Passage shown:
- - - - -

# On the fundamentals of Richtmyer-Meshkov dynamics with variable   acceleration

**Authors:** Aklant K. Bhowmick, Desmond L. Hill, Miccal Matthews and, Snezhana I. Abarzhi

arXiv: 1902.01246 · 2020-05-22

## TL;DR

This paper investigates Richtmyer-Meshkov instability under variable acceleration using group theory, revealing how initial conditions influence early growth and identifying stable asymptotic solutions for late-time dynamics, with implications for experiments and simulations.

## Contribution

It introduces a novel theoretical framework for RMI with variable acceleration, deriving new solutions and stability analysis, advancing understanding beyond classical steady or impulsive cases.

## Key findings

- Early-time growth-rate depends on initial conditions, independent of acceleration parameters.
- A family of stable asymptotic solutions describes late-time interface dynamics.
- Nonlinear dynamics characterized by wavelength and amplitude, matching observations.

- - - - -

Dataset entries
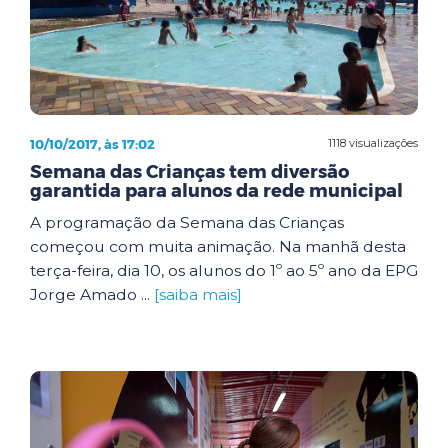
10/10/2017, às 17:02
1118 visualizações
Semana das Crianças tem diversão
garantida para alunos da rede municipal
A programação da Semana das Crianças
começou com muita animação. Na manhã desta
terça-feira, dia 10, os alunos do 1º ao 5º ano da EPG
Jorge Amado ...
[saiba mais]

- - - - -

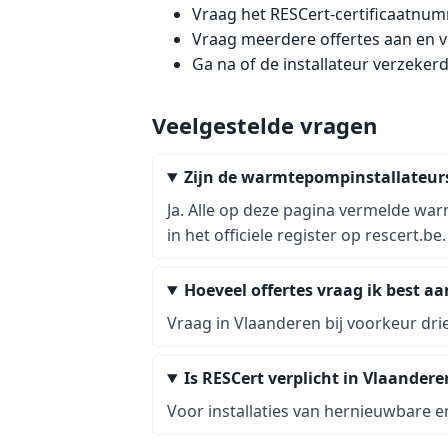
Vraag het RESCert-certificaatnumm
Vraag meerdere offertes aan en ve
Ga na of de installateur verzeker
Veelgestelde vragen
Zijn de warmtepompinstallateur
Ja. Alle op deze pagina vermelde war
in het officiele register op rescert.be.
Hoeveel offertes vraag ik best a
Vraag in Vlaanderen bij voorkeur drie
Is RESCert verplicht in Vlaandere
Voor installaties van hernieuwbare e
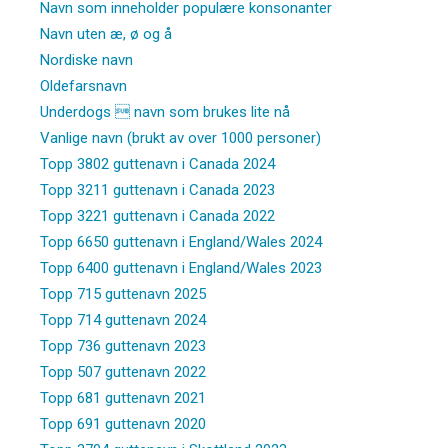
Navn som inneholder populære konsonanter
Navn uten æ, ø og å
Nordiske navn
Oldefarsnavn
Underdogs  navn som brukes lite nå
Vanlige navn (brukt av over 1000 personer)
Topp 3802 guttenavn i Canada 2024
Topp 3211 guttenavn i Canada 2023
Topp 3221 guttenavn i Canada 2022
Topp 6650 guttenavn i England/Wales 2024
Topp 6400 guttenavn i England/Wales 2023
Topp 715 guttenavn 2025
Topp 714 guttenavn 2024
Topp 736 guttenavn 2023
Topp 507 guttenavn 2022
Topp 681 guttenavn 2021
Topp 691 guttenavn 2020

- - - - -

Work item:
Output the stretch of the Richtmyer-Meshkov summary that opens with the words "It introduces a" and ends after "late-time interface dynamics.", copied word for word.

Result of this task:
It introduces a novel theoretical framework for RMI with variable acceleration, deriving new solutions and stability analysis, advancing understanding beyond classical steady or impulsive cases.

## Key findings

- Early-time growth-rate depends on initial conditions, independent of acceleration parameters.
- A family of stable asymptotic solutions describes late-time interface dynamics.